### About this exercise
The stretch wanted below opens at the line containing "M911 225 931 248 915 261 895 237Z" and closes at the line containing "M780 129 928 13". Please return it exactly, with no other lines.

[Dataset entries]

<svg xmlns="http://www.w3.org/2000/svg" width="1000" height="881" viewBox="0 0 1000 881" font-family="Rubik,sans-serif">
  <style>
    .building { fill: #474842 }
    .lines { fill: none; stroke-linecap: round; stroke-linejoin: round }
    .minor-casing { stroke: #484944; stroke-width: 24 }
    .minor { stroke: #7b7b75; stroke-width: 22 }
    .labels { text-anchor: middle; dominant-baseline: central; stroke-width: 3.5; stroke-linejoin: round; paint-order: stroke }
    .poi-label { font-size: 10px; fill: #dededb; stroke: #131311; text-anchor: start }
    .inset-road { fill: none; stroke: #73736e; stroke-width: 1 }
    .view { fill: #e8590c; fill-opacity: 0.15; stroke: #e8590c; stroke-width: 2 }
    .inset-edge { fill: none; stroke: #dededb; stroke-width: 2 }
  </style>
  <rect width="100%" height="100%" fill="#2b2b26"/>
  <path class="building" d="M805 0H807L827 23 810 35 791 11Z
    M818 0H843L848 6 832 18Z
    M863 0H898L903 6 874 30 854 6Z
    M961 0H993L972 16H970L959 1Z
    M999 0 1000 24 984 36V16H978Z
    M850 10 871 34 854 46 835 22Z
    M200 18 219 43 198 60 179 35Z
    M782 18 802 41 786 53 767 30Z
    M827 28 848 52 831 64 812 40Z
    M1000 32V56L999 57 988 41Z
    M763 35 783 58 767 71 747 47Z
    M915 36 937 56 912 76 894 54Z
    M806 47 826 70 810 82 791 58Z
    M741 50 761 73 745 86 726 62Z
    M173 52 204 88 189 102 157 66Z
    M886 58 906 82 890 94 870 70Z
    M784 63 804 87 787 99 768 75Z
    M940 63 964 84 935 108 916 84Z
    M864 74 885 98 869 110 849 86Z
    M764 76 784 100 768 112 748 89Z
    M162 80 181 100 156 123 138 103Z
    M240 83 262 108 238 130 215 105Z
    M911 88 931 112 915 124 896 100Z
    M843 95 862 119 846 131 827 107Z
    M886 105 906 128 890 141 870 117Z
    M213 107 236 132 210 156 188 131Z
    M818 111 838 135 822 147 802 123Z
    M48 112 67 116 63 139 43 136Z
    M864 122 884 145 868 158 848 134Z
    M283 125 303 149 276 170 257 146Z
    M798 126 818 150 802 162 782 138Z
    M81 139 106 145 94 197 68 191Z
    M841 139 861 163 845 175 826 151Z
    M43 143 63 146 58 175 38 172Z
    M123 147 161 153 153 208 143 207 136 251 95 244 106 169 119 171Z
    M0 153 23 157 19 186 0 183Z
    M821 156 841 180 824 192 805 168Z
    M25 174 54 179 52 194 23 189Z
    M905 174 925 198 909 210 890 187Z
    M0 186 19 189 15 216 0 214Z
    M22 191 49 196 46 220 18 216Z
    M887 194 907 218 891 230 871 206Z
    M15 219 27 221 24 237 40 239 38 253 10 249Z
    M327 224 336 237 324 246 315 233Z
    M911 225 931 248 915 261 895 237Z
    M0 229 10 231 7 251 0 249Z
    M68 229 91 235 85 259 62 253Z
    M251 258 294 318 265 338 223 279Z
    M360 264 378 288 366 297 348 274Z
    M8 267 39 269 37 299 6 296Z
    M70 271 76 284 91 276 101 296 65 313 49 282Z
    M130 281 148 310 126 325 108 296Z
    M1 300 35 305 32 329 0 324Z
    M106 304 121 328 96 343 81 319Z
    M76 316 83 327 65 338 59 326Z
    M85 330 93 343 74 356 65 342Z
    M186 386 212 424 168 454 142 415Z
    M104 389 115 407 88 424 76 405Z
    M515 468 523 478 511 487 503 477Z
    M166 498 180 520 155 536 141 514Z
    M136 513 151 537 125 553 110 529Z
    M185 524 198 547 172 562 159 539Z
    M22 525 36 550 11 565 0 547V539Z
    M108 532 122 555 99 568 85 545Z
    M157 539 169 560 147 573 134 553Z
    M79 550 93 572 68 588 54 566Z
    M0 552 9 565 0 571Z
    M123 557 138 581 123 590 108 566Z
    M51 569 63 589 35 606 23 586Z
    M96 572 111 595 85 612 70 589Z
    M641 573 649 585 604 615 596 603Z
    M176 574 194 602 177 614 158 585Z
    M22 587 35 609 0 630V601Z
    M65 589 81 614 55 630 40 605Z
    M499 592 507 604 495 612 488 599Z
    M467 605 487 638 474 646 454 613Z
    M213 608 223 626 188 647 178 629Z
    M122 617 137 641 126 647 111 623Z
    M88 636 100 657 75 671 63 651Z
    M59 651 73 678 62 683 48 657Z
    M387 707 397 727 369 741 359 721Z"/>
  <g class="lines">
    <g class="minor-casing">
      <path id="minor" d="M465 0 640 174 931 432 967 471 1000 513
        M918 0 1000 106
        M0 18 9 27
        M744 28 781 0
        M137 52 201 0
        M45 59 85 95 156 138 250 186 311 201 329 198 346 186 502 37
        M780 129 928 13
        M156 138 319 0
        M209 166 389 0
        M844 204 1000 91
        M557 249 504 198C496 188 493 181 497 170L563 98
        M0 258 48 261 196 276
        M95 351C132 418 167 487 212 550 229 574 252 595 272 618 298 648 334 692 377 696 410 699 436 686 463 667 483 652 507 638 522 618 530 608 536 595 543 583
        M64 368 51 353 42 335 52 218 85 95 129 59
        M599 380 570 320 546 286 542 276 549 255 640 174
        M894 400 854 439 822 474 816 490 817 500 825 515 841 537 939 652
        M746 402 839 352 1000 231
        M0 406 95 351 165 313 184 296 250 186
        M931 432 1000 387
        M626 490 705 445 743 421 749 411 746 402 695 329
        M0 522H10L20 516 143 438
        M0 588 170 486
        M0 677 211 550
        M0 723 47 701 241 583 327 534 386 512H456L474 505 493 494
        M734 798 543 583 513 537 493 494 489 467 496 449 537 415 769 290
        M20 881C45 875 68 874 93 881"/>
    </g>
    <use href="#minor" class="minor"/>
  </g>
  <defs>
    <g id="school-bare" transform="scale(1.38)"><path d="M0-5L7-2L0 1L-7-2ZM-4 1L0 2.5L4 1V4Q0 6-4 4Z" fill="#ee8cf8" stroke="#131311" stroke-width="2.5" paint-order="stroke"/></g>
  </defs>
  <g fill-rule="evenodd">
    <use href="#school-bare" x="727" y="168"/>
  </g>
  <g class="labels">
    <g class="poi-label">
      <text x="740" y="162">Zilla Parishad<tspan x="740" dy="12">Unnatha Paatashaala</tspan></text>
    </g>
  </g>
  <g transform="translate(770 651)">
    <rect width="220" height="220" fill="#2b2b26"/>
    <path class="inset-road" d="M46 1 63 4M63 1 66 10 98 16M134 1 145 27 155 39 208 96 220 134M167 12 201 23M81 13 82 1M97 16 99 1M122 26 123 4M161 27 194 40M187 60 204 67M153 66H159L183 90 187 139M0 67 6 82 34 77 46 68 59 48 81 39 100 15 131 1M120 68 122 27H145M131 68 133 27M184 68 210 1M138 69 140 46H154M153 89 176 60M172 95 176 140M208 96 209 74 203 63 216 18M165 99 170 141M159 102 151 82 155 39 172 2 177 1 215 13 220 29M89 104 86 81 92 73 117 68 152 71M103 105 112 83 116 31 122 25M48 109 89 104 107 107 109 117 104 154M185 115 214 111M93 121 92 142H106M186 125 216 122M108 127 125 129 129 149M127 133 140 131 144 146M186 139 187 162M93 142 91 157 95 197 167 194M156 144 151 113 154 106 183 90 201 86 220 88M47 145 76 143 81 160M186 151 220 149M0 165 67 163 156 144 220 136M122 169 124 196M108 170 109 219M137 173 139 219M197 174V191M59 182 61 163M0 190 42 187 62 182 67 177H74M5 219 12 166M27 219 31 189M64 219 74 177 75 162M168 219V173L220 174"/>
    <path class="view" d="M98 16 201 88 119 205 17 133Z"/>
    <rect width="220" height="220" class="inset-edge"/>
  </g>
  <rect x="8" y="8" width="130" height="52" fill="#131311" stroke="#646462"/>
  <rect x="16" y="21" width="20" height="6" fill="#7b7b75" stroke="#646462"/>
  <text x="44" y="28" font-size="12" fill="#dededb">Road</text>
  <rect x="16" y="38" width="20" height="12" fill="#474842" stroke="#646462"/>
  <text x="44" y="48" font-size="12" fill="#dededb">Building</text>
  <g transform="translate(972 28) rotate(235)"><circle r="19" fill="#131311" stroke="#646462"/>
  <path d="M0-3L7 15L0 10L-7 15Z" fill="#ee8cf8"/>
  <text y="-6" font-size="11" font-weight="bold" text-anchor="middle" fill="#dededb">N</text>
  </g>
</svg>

### Result
    M911 225 931 248 915 261 895 237Z
    M0 229 10 231 7 251 0 249Z
    M68 229 91 235 85 259 62 253Z
    M251 258 294 318 265 338 223 279Z
    M360 264 378 288 366 297 348 274Z
    M8 267 39 269 37 299 6 296Z
    M70 271 76 284 91 276 101 296 65 313 49 282Z
    M130 281 148 310 126 325 108 296Z
    M1 300 35 305 32 329 0 324Z
    M106 304 121 328 96 343 81 319Z
    M76 316 83 327 65 338 59 326Z
    M85 330 93 343 74 356 65 342Z
    M186 386 212 424 168 454 142 415Z
    M104 389 115 407 88 424 76 405Z
    M515 468 523 478 511 487 503 477Z
    M166 498 180 520 155 536 141 514Z
    M136 513 151 537 125 553 110 529Z
    M185 524 198 547 172 562 159 539Z
    M22 525 36 550 11 565 0 547V539Z
    M108 532 122 555 99 568 85 545Z
    M157 539 169 560 147 573 134 553Z
    M79 550 93 572 68 588 54 566Z
    M0 552 9 565 0 571Z
    M123 557 138 581 123 590 108 566Z
    M51 569 63 589 35 606 23 586Z
    M96 572 111 595 85 612 70 589Z
    M641 573 649 585 604 615 596 603Z
    M176 574 194 602 177 614 158 585Z
    M22 587 35 609 0 630V601Z
    M65 589 81 614 55 630 40 605Z
    M499 592 507 604 495 612 488 599Z
    M467 605 487 638 474 646 454 613Z
    M213 608 223 626 188 647 178 629Z
    M122 617 137 641 126 647 111 623Z
    M88 636 100 657 75 671 63 651Z
    M59 651 73 678 62 683 48 657Z
    M387 707 397 727 369 741 359 721Z"/>
  <g class="lines">
    <g class="minor-casing">
      <path id="minor" d="M465 0 640 174 931 432 967 471 1000 513
        M918 0 1000 106
        M0 18 9 27
        M744 28 781 0
        M137 52 201 0
        M45 59 85 95 156 138 250 186 311 201 329 198 346 186 502 37
        M780 129 928 13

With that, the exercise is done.